▶ **Requirement**: Search the listing below for the string "action", then copy every line it appears in.

▶ **Data listing**:
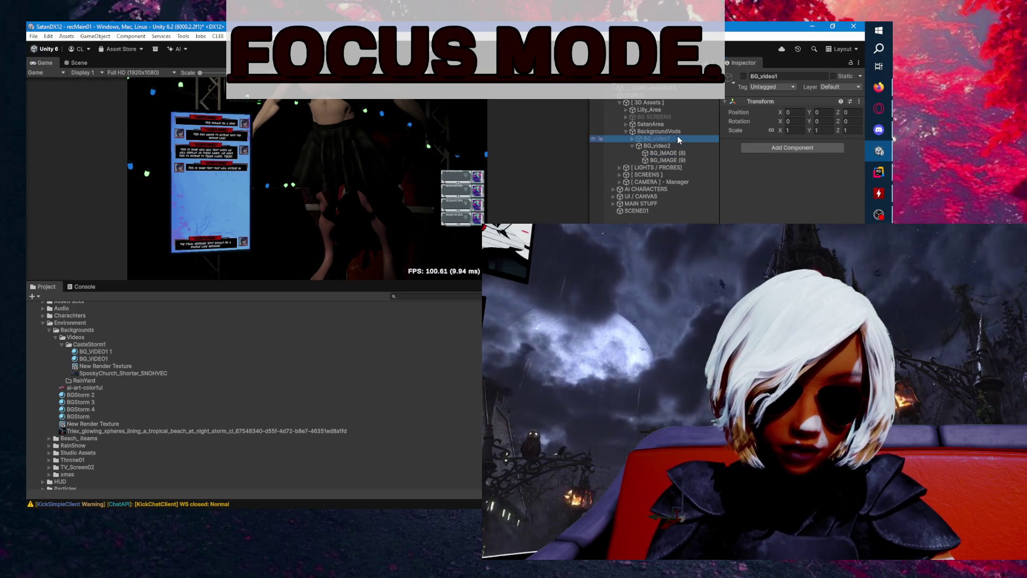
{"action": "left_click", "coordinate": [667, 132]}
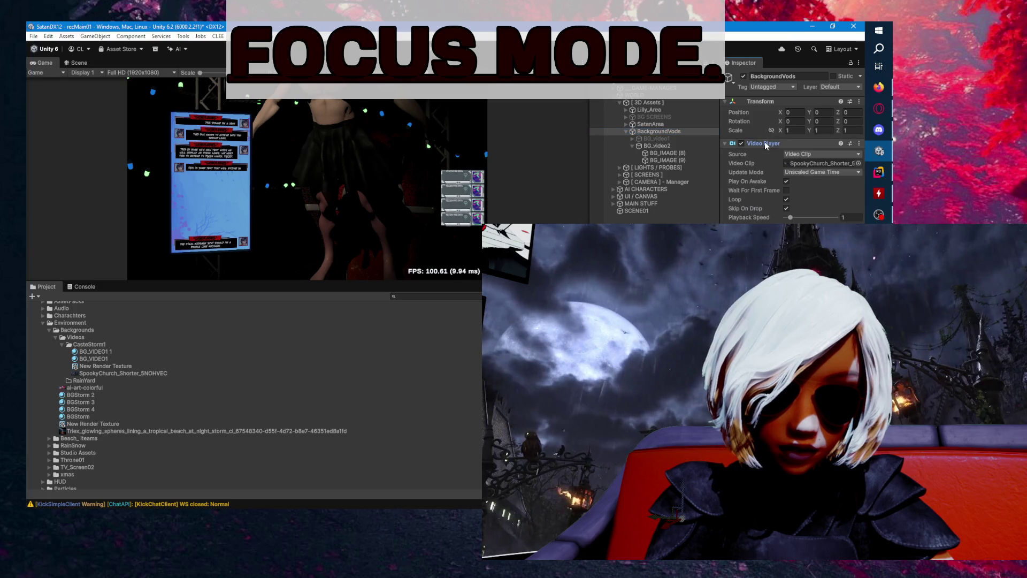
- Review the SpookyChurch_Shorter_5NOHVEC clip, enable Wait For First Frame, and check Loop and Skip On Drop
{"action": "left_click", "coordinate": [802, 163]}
* * *
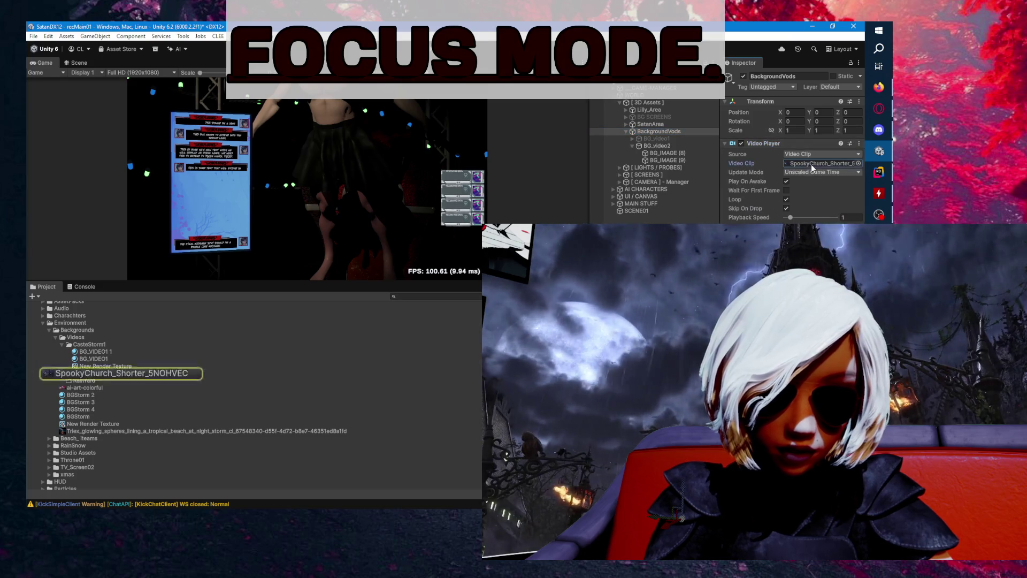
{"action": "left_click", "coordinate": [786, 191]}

▶ **Expected answer**:
{"action": "left_click", "coordinate": [667, 132]}
{"action": "left_click", "coordinate": [802, 163]}
{"action": "left_click", "coordinate": [786, 191]}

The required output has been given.